Data extracts below:

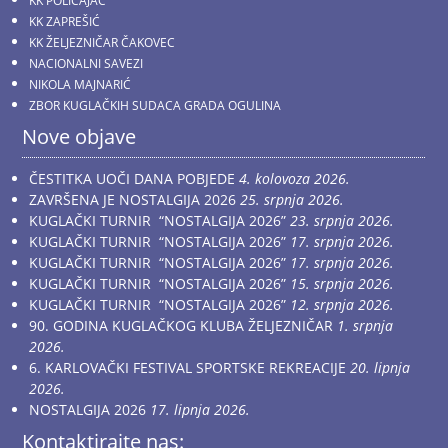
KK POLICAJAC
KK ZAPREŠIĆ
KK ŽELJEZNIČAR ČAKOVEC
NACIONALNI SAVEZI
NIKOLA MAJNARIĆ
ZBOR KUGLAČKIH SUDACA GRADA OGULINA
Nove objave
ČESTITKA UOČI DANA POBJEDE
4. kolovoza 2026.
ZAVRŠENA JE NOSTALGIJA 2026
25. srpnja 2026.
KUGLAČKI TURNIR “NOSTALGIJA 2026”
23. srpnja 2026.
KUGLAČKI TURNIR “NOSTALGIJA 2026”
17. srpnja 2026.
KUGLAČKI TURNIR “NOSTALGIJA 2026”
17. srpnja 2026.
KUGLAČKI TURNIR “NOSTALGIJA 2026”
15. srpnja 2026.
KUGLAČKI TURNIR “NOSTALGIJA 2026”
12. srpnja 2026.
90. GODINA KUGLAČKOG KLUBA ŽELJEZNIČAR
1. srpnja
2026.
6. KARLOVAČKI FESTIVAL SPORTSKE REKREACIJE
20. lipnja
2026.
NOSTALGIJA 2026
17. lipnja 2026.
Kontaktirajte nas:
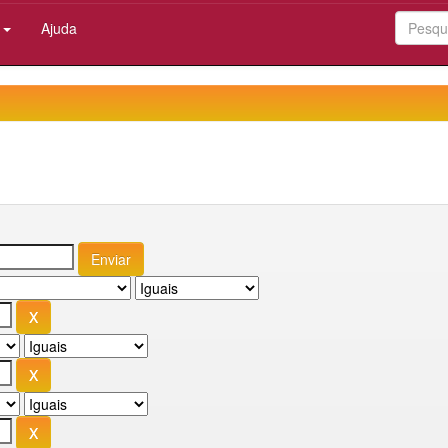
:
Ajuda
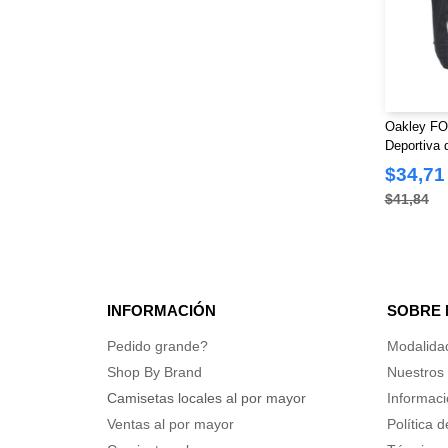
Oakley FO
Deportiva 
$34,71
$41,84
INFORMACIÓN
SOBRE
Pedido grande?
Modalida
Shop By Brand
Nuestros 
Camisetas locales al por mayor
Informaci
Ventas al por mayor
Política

End of Data extracts.
Data extracts below:

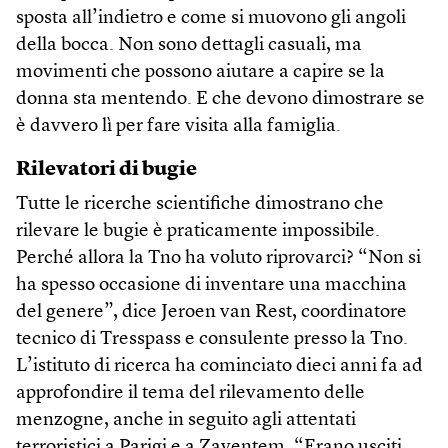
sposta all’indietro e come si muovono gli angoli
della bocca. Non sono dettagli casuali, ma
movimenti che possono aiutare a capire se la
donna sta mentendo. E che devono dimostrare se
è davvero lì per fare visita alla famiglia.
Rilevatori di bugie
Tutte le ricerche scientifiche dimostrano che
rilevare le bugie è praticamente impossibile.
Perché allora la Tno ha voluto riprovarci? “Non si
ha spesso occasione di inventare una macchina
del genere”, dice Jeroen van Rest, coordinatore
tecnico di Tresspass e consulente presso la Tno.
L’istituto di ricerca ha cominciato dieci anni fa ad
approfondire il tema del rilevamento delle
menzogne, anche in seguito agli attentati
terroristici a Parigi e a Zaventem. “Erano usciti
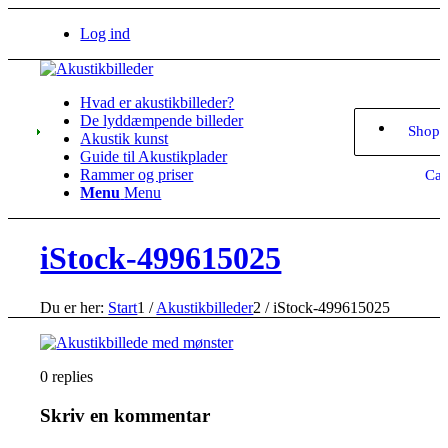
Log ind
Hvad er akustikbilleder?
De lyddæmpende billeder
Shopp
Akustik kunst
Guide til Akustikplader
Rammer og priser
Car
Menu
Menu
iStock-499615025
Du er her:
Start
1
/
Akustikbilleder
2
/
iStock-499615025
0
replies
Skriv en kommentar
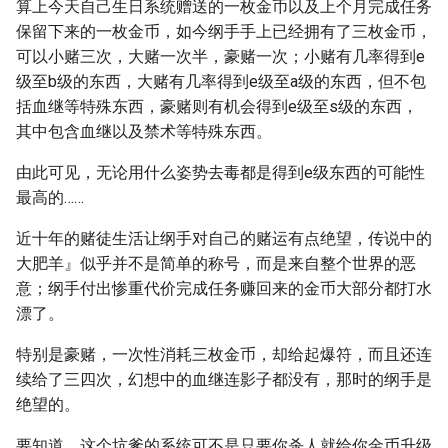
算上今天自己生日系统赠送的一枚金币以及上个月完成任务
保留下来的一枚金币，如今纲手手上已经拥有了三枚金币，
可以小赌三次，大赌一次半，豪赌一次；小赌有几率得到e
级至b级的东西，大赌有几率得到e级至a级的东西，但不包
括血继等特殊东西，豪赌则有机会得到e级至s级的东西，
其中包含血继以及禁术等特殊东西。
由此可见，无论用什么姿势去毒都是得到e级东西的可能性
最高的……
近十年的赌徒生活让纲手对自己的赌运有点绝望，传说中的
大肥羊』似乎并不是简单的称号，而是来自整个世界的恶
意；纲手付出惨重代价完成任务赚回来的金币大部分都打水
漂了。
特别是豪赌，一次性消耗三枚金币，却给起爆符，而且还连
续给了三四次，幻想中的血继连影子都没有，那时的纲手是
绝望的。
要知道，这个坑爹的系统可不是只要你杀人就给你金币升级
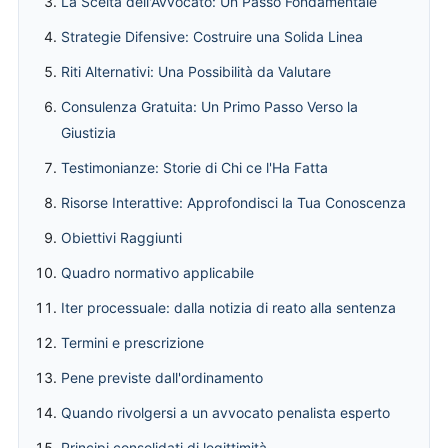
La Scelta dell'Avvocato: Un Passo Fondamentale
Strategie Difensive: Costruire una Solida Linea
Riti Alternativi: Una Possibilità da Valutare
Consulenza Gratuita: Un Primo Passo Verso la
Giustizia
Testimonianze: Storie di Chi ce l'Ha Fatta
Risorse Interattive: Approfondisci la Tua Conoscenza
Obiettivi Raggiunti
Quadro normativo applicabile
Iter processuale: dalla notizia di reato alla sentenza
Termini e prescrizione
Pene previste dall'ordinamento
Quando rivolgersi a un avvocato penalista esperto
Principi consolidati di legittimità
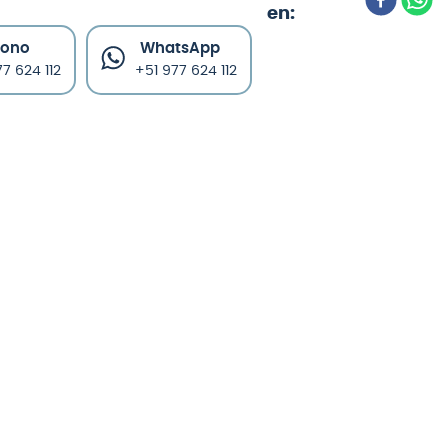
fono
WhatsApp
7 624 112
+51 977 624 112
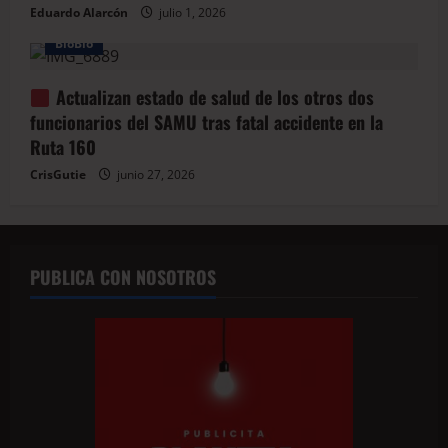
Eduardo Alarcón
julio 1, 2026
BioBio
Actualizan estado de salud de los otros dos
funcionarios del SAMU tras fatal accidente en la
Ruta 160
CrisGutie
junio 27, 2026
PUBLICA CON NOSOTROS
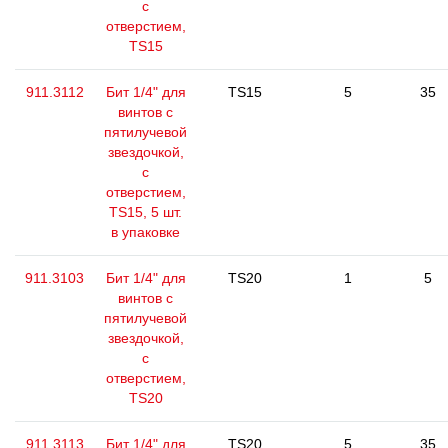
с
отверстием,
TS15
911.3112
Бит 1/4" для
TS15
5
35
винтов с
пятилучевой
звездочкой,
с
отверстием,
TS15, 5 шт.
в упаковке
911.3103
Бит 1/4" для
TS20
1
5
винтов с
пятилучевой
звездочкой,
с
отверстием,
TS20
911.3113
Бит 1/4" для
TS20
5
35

End of Data extracts.

# Work task
Select every line in the data above that contains the string "Passo" and copy each one.

# Answer section
La Scelta dell'Avvocato: Un Passo Fondamentale
Consulenza Gratuita: Un Primo Passo Verso la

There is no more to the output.